Then we were in the middle of a battle. (Don't know why but my dreams suddenly change like that.) People were fighting and shooting each other. Then I realized that she had a gun and was also shooting people. I was just watching the madness. Watching people die and watching people kill. I had no idea why. I didn't really care why. I know I wanted to stop it but I was powerless. Then a man pointed a gun at me and all I could do was cover my face and close my eyes. He shot me. Then I woke up.

This all got me thinking. What's the point of fighting? What's the point of war and killing humans because they disagree with you? How do you muster up the courage to do something so terrible? And why is there so much hate in the word in the first place? Where or when did it start? And why does it persist? Why is it always us vs them?

This Us vs Them mentality stems from the first human tribes meeting for the first time. Both leaders had a job to do. To protect their tribe. And both their tribes were scared. So now both tribes are thinking Us vs Them. And their fear turns into war. Then stories about the war get told for generations and the mentality intensifies. Because no one wants to be them that dies.

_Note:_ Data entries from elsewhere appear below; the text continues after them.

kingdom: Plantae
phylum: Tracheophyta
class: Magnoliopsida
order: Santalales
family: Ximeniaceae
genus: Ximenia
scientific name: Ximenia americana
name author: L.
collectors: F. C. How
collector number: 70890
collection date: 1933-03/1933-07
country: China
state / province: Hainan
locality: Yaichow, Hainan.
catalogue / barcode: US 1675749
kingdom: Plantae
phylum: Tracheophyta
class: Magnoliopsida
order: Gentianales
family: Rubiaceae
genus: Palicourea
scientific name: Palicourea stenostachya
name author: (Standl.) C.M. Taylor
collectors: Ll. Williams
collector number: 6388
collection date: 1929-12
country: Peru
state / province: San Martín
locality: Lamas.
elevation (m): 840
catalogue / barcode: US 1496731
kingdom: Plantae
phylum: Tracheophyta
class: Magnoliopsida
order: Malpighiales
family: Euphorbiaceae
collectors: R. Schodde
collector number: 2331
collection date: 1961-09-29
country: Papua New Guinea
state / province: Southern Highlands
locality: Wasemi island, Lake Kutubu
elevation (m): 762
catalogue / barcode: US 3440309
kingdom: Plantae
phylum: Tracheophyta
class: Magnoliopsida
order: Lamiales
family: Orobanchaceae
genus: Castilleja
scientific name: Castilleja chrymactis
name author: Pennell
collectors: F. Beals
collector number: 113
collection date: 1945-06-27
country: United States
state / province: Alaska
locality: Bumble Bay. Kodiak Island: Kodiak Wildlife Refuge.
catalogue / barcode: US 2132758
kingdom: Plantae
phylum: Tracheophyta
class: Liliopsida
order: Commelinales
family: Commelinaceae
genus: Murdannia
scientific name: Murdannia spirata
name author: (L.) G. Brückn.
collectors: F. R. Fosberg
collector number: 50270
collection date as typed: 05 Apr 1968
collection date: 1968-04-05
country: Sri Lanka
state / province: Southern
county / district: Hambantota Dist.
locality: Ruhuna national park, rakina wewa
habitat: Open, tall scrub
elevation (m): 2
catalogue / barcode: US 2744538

It doesn't have to be this way now. And yet it still persists. Disagreements about race, religion, government, money and power still plague us. Because we think we're right and the others are wrong, therefore, they are evil and must cease to exist. Once we collectively realize that being different does not mean being evil; Once you realize that they aren't so different from us, then maybe the wars will stop and we can co-exist and humans on this planet.

But why is it so hard to get people to believe that all humans are created equal? Why is it so hard to get people to realize that there is no dominant race? (In fact, there is no scientific proof of race at all.) And get people to understand that there is no right way to live? Why is is so easy to just believe everything you watch on the news or watch on social media rather than doing your own research and forming your own opinions? Why is it so hard to say you don’t know? People always have to come up with bs instead of saying they don’t know.

The only answer I can give myself right now is:

Humans are complicated.


I had to get this out of my system. It's been driving me mad. I've been scared for too long and I'm tired of it. I'm fearing for my life because I'm black, queer and a woman. Well I'm not going to let fear that control over me anymore. I won't let fear take over anymore. I'm going to turn my fear into something productive and beautiful and strong.